● **Goal**:
Pull every line from the listing below and reproduce each one word for word.

** Start Given data **

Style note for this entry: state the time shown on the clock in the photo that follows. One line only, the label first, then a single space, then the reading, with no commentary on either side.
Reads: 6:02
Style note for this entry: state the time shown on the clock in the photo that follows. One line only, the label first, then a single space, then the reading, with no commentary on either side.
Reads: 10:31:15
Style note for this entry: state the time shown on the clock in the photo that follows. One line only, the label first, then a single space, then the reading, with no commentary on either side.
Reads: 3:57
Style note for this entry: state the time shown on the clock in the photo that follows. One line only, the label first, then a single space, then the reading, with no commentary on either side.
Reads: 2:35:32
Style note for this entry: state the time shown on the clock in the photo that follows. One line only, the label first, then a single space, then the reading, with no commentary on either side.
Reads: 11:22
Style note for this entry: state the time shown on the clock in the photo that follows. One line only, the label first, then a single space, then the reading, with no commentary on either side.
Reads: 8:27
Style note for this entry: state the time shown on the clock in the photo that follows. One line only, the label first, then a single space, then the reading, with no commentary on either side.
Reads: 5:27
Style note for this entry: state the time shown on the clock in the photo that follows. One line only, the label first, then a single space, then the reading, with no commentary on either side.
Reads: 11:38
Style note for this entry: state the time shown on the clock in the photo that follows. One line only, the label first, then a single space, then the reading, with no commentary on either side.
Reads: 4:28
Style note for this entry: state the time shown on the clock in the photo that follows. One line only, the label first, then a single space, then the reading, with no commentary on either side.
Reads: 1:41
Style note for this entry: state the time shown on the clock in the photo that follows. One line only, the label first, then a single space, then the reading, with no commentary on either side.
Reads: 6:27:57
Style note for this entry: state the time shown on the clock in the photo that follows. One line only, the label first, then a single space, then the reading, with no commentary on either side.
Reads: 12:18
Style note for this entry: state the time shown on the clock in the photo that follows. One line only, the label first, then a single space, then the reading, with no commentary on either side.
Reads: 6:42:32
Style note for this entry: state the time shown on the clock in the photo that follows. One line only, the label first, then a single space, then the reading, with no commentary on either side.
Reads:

** End Given data **

● **Output below**:
Style note for this entry: state the time shown on the clock in the photo that follows. One line only, the label first, then a single space, then the reading, with no commentary on either side.
Reads: 6:02
Style note for this entry: state the time shown on the clock in the photo that follows. One line only, the label first, then a single space, then the reading, with no commentary on either side.
Reads: 10:31:15
Style note for this entry: state the time shown on the clock in the photo that follows. One line only, the label first, then a single space, then the reading, with no commentary on either side.
Reads: 3:57
Style note for this entry: state the time shown on the clock in the photo that follows. One line only, the label first, then a single space, then the reading, with no commentary on either side.
Reads: 2:35:32
Style note for this entry: state the time shown on the clock in the photo that follows. One line only, the label first, then a single space, then the reading, with no commentary on either side.
Reads: 11:22
Style note for this entry: state the time shown on the clock in the photo that follows. One line only, the label first, then a single space, then the reading, with no commentary on either side.
Reads: 8:27
Style note for this entry: state the time shown on the clock in the photo that follows. One line only, the label first, then a single space, then the reading, with no commentary on either side.
Reads: 5:27
Style note for this entry: state the time shown on the clock in the photo that follows. One line only, the label first, then a single space, then the reading, with no commentary on either side.
Reads: 11:38
Style note for this entry: state the time shown on the clock in the photo that follows. One line only, the label first, then a single space, then the reading, with no commentary on either side.
Reads: 4:28
Style note for this entry: state the time shown on the clock in the photo that follows. One line only, the label first, then a single space, then the reading, with no commentary on either side.
Reads: 1:41
Style note for this entry: state the time shown on the clock in the photo that follows. One line only, the label first, then a single space, then the reading, with no commentary on either side.
Reads: 6:27:57
Style note for this entry: state the time shown on the clock in the photo that follows. One line only, the label first, then a single space, then the reading, with no commentary on either side.
Reads: 12:18
Style note for this entry: state the time shown on the clock in the photo that follows. One line only, the label first, then a single space, then the reading, with no commentary on either side.
Reads: 6:42:32
Style note for this entry: state the time shown on the clock in the photo that follows. One line only, the label first, then a single space, then the reading, with no commentary on either side.
Reads:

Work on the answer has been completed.